Ah, re-reads -- the comfortable old pair of shoes instead of those shiny new ones aka the "to be read pile" As for myself, frequent re-reads include anything by Catton, the 3 narrative western histories by DeVoto, an occasional dip into a chapter or two of Shelby Foote. Sometime around Thanksgiving, I'll pull Eric Jacobson's 'For Cause and Country' off the shelf to coincide with the Battle of Franklin anniversary.
 
Don't laugh--I need to get busy re-reading some of the Outlander series before the next TV season comes out in Jan. 2020 (and the next novel in the series comes out this year). I read them during my long (doctor-caused) illness. I'm not usually a "romance" reader. Well, almost never. Not that nuts about time travel, etc. But the author, Diana Gabaldon, did such an incredible job weaving her characters into history (from the Jacobite Rising of 1745 to the American Revolution, with lots of history in-between)--and her writing is so good, I fell in love with the whole thing. People think women just read this stuff for the sex scenes, but not me so much--that's the part I invariably skip. I like the way she writes battles (lots of confusion, which is entirely accurate) and her treatment of Native American cultures. I actually made a huge genealogical discovery, thanks to her. When researching the Battle of Alamance (Regulators vs Loyalists) I realized I might have an ancestor there. I can now say I had more than one.
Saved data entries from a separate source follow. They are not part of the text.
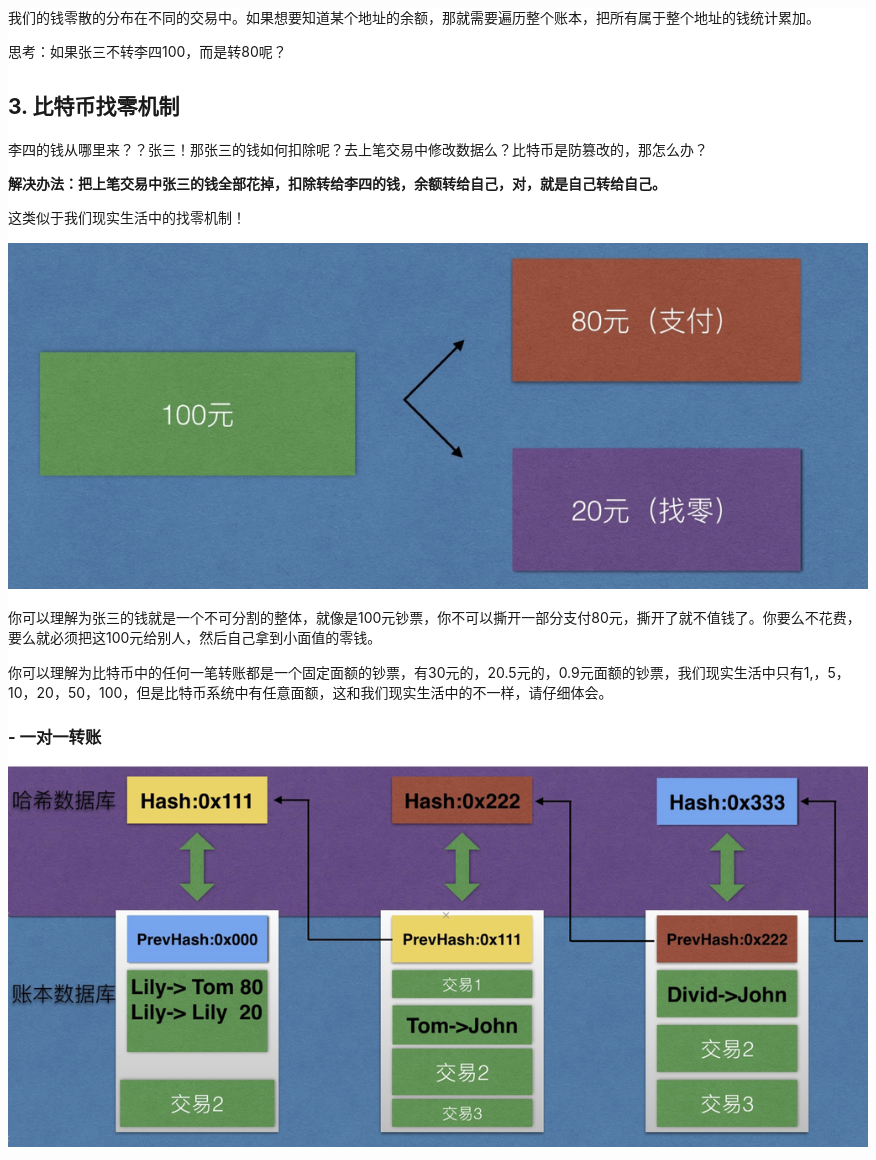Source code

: 我们的钱零散的分布在不同的交易中。如果想要知道某个地址的余额，那就需要遍历整个账本，把所有属于整个地址的钱统计累加。

思考：如果张三不转李四100，而是转80呢？



## 3. 比特币找零机制

李四的钱从哪里来？？张三！那张三的钱如何扣除呢？去上笔交易中修改数据么？比特币是防篡改的，那怎么办？

**解决办法：把上笔交易中张三的钱全部花掉，扣除转给李四的钱，余额转给自己，对，就是自己转给自己。**

这类似于我们现实生活中的找零机制！

![image-20221108133836509](assets/image-20221108133836509.png)

你可以理解为张三的钱就是一个不可分割的整体，就像是100元钞票，你不可以撕开一部分支付80元，撕开了就不值钱了。你要么不花费，要么就必须把这100元给别人，然后自己拿到小面值的零钱。

你可以理解为比特币中的任何一笔转账都是一个固定面额的钞票，有30元的，20.5元的，0.9元面额的钞票，我们现实生活中只有1,，5，10，20，50，100，但是比特币系统中有任意面额，这和我们现实生活中的不一样，请仔细体会。



### - 一对一转账

![image-20221108133851814](assets/image-20221108133851814.png)
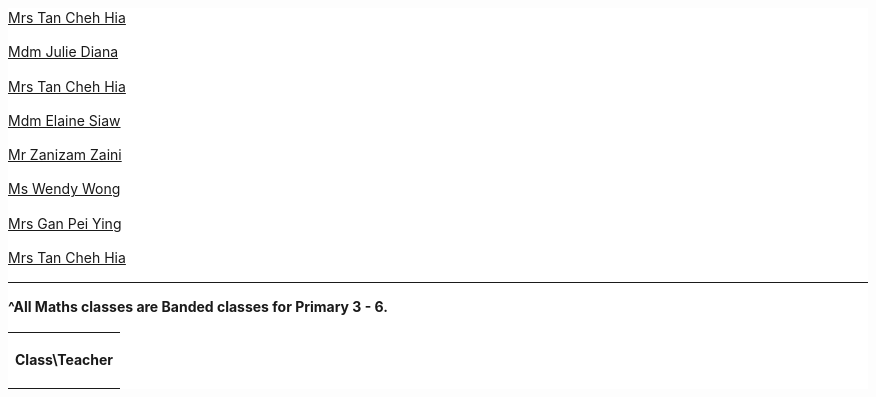 <p><a href="mailto:tan_cheh_hia@moe.edu.sg" rel="noopener noreferrer nofollow" target="_blank">Mrs Tan Cheh Hia</a>
</p>
</td>
<td rowspan="1" colspan="1">
<p><a href="mailto:julie_diana_chia_ai@moe.edu.sg" rel="noopener noreferrer nofollow" target="_blank">Mdm Julie Diana</a>
</p>
</td>
<td rowspan="1" colspan="1">
<p><a href="mailto:tan_cheh_hia@moe.edu.sg" rel="noopener noreferrer nofollow" target="_blank">Mrs Tan Cheh Hia</a>
</p>
</td>
<td rowspan="1" colspan="1">
<p><a href="mailto:siaw_yee_looi@moe.edu.sg" rel="noopener noreferrer nofollow" target="_blank">Mdm Elaine Siaw</a>
</p>
</td>
<td rowspan="1" colspan="1">
<p><a href="mailto:zanizam_zaini@moe.edu.sg" rel="noopener noreferrer nofollow" target="_blank">Mr Zanizam Zaini</a>
</p>
</td>
<td rowspan="1" colspan="1">
<p><a href="mailto:wong_wendy@moe.edu.sg" rel="noopener noreferrer nofollow" target="_blank">Ms Wendy Wong</a>
</p>
</td>
<td rowspan="1" colspan="1">
<p><a href="mailto:leong_pei_ying@moe.edu.sg" rel="noopener noreferrer nofollow" target="_blank">Mrs Gan Pei Ying</a>
</p>
</td>
<td rowspan="1" colspan="1">
<p><a href="mailto:tan_cheh_hia@moe.edu.sg" rel="noopener noreferrer nofollow" target="_blank">Mrs Tan Cheh Hia</a>
</p>
</td>
</tr>
</tbody>
</table>
<hr>
<p><strong>^All Maths classes are Banded classes for Primary 3 - 6.</strong>
</p>
<table style="minWidth: 250px">
<colgroup>
<col>
<col>
<col>
<col>
<col>
<col>
<col>
<col>
<col>
<col>
</colgroup>
<tbody>
<tr>
<th rowspan="1" colspan="1">
<p><strong>Class\Teacher</strong>
</p>
</th>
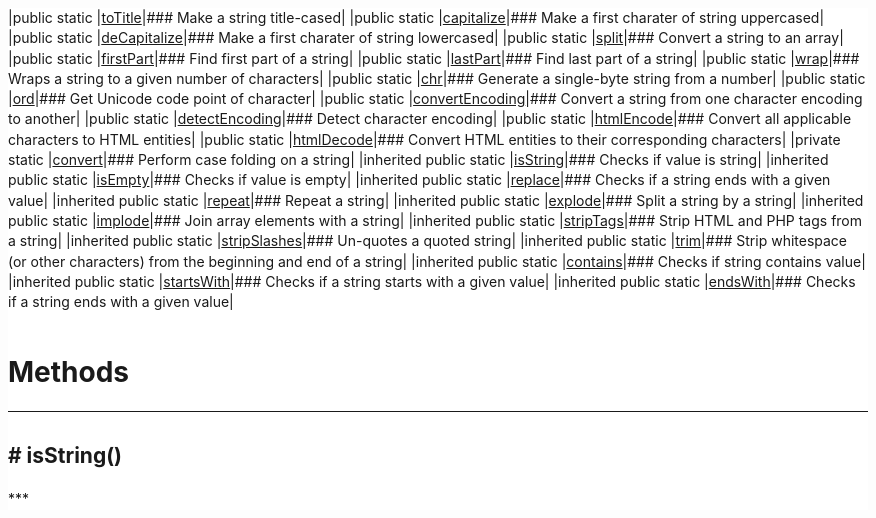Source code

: |public static |<a href="#totitle()">toTitle</a>|### Make a string title-cased|
|public static |<a href="#capitalize()">capitalize</a>|### Make a first charater of string uppercased|
|public static |<a href="#decapitalize()">deCapitalize</a>|### Make a first charater of string lowercased|
|public static |<a href="#split()">split</a>|### Convert a string to an array|
|public static |<a href="#firstpart()">firstPart</a>|### Find first part of a string|
|public static |<a href="#lastpart()">lastPart</a>|### Find last part of a string|
|public static |<a href="#wrap()">wrap</a>|### Wraps a string to a given number of characters|
|public static |<a href="#chr()">chr</a>|### Generate a single-byte string from a number|
|public static |<a href="#ord()">ord</a>|### Get Unicode code point of character|
|public static |<a href="#convertencoding()">convertEncoding</a>|### Convert a string from one character encoding to another|
|public static |<a href="#detectencoding()">detectEncoding</a>|### Detect character encoding|
|public static |<a href="#htmlencode()">htmlEncode</a>|### Convert all applicable characters to HTML entities|
|public static |<a href="#htmldecode()">htmlDecode</a>|### Convert HTML entities to their corresponding characters|
|private static |<a href="#convert()">convert</a>|### Perform case folding on a string|
|inherited public static |<a href="#isstring()">isString</a>|### Checks if value is string|
|inherited public static |<a href="#isempty()">isEmpty</a>|### Checks if value is empty|
|inherited public static |<a href="#replace()">replace</a>|### Checks if a string ends with a given value|
|inherited public static |<a href="#repeat()">repeat</a>|### Repeat a string|
|inherited public static |<a href="#explode()">explode</a>|### Split a string by a string|
|inherited public static |<a href="#implode()">implode</a>|### Join array elements with a string|
|inherited public static |<a href="#striptags()">stripTags</a>|### Strip HTML and PHP tags from a string|
|inherited public static |<a href="#stripslashes()">stripSlashes</a>|### Un-quotes a quoted string|
|inherited public static |<a href="#trim()">trim</a>|### Strip whitespace (or other characters) from the beginning and end of a string|
|inherited public static |<a href="#contains()">contains</a>|### Checks if string contains value|
|inherited public static |<a href="#startswith()">startsWith</a>|### Checks if a string starts with a given value|
|inherited public static |<a href="#endswith()">endsWith</a>|### Checks if a string ends with a given value|


# Methods
***


<h2><a name="isstring()"># isString()</a></h2>
***
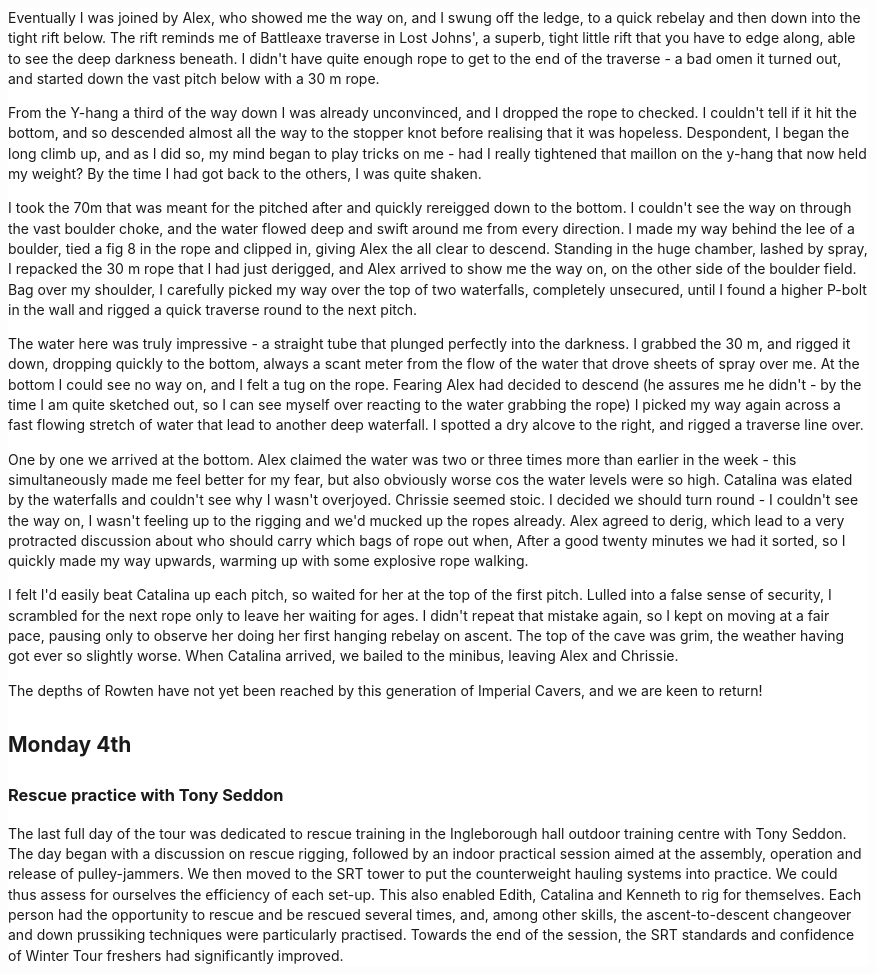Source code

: Eventually I was joined by Alex, who showed me the way on, and I swung off the ledge, to a quick rebelay and then down into the tight rift below. The rift reminds me of Battleaxe traverse in Lost Johns', a superb, tight little rift that you have to edge along, able to see the deep darkness beneath. I didn't have quite enough rope to get to the end of the traverse - a bad omen it turned out, and started down the vast pitch below with a 30 m rope.

From the Y-hang a third of the way down I was already unconvinced, and I dropped the rope to checked. I couldn't tell if it hit the bottom, and so descended almost all the way to the stopper knot before realising that it was hopeless. Despondent, I began the long climb up, and as I did so, my mind began to play tricks on me - had I really tightened that maillon on the y-hang that now held my weight? By the time I had got back to the others, I was quite shaken.

I took the 70m that was meant for the pitched after and quickly rereigged down to the bottom. I couldn't see the way on through the vast boulder choke, and the water flowed deep and swift around me from every direction. I made my way behind the lee of a boulder, tied a fig 8 in the rope and clipped in, giving Alex the all clear to descend. Standing in the huge chamber, lashed by spray, I repacked the 30 m rope that I had just derigged, and Alex arrived to show me the way on, on the other side of the boulder field. Bag over my shoulder, I carefully picked my way over the top of two waterfalls, completely unsecured, until I found a higher P-bolt in the wall and rigged a quick traverse round to the next pitch.

The water here was truly impressive - a straight tube that plunged perfectly into the darkness. I grabbed the 30 m, and rigged it down, dropping quickly to the bottom, always a scant meter from the flow of the water that drove sheets of spray over me. At the bottom I could see no way on, and I felt a tug on the rope. Fearing Alex had decided to descend (he assures me he didn't - by the time I am quite sketched out, so I can see myself over reacting to the water grabbing the rope) I picked my way again across a fast flowing stretch of water that lead to another deep waterfall. I spotted a dry alcove to the right, and rigged a traverse line over.

One by one we arrived at the bottom. Alex claimed the water was two or three times more than earlier in the week - this simultaneously made me feel better for my fear, but also obviously worse cos the water levels were so high. Catalina was elated by the waterfalls and couldn't see why I wasn't overjoyed. Chrissie seemed stoic. I decided we should turn round - I couldn't see the way on, I wasn't feeling up to the rigging and we'd mucked up the ropes already. Alex agreed to derig, which lead to a very protracted discussion about who should carry which bags of rope out when, After a good twenty minutes we had it sorted, so I quickly made my way upwards, warming up with some explosive rope walking.

I felt I'd easily beat Catalina up each pitch, so waited for her at the top of the first pitch. Lulled into a false sense of security, I scrambled for the next rope only to leave her waiting for ages. I didn't repeat that mistake again, so I kept on moving at a fair pace, pausing only to observe her doing her first hanging rebelay on ascent. The top of the cave was grim, the weather having got ever so slightly worse. When Catalina arrived, we bailed to the minibus, leaving Alex and Chrissie.

The depths of Rowten have not yet been reached by this generation of Imperial Cavers, and we are keen to return!

## Monday 4th

### Rescue practice with Tony Seddon

The last full day of the tour was dedicated to rescue training in the Ingleborough hall outdoor training centre with Tony Seddon. The day began with a discussion on rescue rigging,  followed by an indoor practical session aimed at the assembly, operation and release of pulley-jammers. We then moved to the SRT tower to put the counterweight hauling systems into practice. We could thus assess for ourselves the efficiency of each set-up. This also enabled Edith, Catalina and Kenneth to rig for themselves. Each person had the opportunity to rescue and be rescued several times, and, among other skills, the ascent-to-descent changeover and down prussiking techniques were particularly practised. Towards the end of the session, the SRT standards and confidence of Winter Tour freshers had significantly improved.
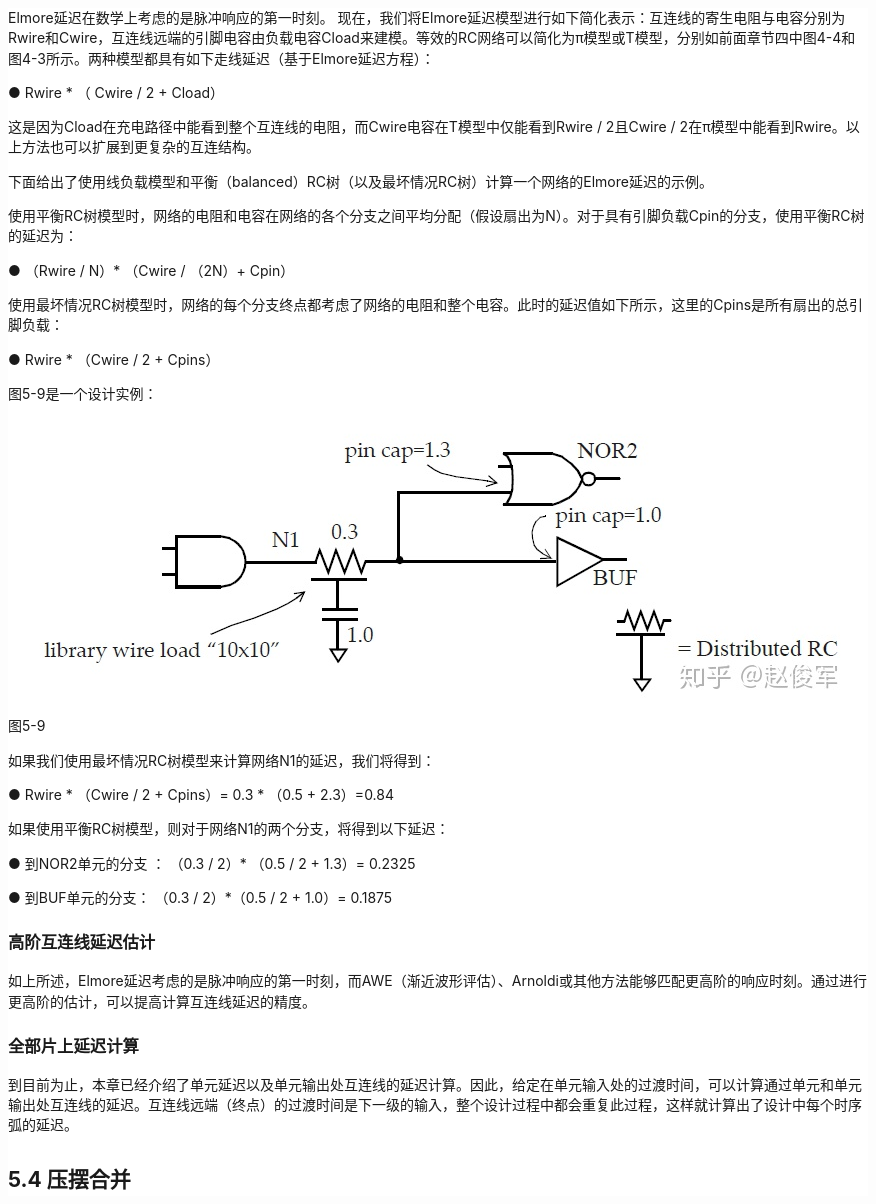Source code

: Elmore延迟在数学上考虑的是脉冲响应的第一时刻。 现在，我们将Elmore延迟模型进行如下简化表示：互连线的寄生电阻与电容分别为Rwire和Cwire，互连线远端的引脚电容由负载电容Cload来建模。等效的RC网络可以简化为π模型或T模型，分别如前面章节四中图4-4和图4-3所示。两种模型都具有如下走线延迟（基于Elmore延迟方程）：

● Rwire * （ Cwire / 2 + Cload）

这是因为Cload在充电路径中能看到整个互连线的电阻，而Cwire电容在T模型中仅能看到Rwire / 2且Cwire / 2在π模型中能看到Rwire。以上方法也可以扩展到更复杂的互连结构。

下面给出了使用线负载模型和平衡（balanced）RC树（以及最坏情况RC树）计算一个网络的Elmore延迟的示例。

使用平衡RC树模型时，网络的电阻和电容在网络的各个分支之间平均分配（假设扇出为N）。对于具有引脚负载Cpin的分支，使用平衡RC树的延迟为：

● （Rwire / N）* （Cwire / （2N）+ Cpin）

使用最坏情况RC树模型时，网络的每个分支终点都考虑了网络的电阻和整个电容。此时的延迟值如下所示，这里的Cpins是所有扇出的总引脚负载：

● Rwire * （Cwire / 2 + Cpins）

图5-9是一个设计实例：

![img](docs/IC/25-STA/SAT时序圣经%20翻译/05延迟计算/v2-2c694d039fd48184427d91b32d57becc_1440w.jpg)图5-9

如果我们使用最坏情况RC树模型来计算网络N1的延迟，我们将得到：

● Rwire * （Cwire / 2 + Cpins）= 0.3 * （0.5 + 2.3）=0.84

如果使用平衡RC树模型，则对于网络N1的两个分支，将得到以下延迟：

● 到NOR2单元的分支 ： （0.3 / 2）* （0.5 / 2 + 1.3）= 0.2325

● 到BUF单元的分支： （0.3 / 2）*（0.5 / 2 + 1.0）= 0.1875

### 高阶互连线延迟估计

如上所述，Elmore延迟考虑的是脉冲响应的第一时刻，而AWE（渐近波形评估）、Arnoldi或其他方法能够匹配更高阶的响应时刻。通过进行更高阶的估计，可以提高计算互连线延迟的精度。

### 全部片上延迟计算

到目前为止，本章已经介绍了单元延迟以及单元输出处互连线的延迟计算。因此，给定在单元输入处的过渡时间，可以计算通过单元和单元输出处互连线的延迟。互连线远端（终点）的过渡时间是下一级的输入，整个设计过程中都会重复此过程，这样就计算出了设计中每个时序弧的延迟。



## 5.4 压摆合并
In fact, I got busy after that and went back to look at specific battles--and that's how I found my first Loyalist :cry:. Ah, well....
 
How long will I have to peruse this august thread until honest CWT members fess up to their multiple rereads of those American cultural and literary icons, Louis L'Amour and Mickey Spillane?
 
How long will I have to peruse this august thread until honest CWT members fess up to their multiple rereads of those American cultural and literary icons, Louis L'Amour and Mickey Spillane?

Not Mickey Spillane, but yep, Louis L'Amour--who indeed wrote about the places he'd been so well because he'd been there himself (The Mora Land Grant War got me hooked!)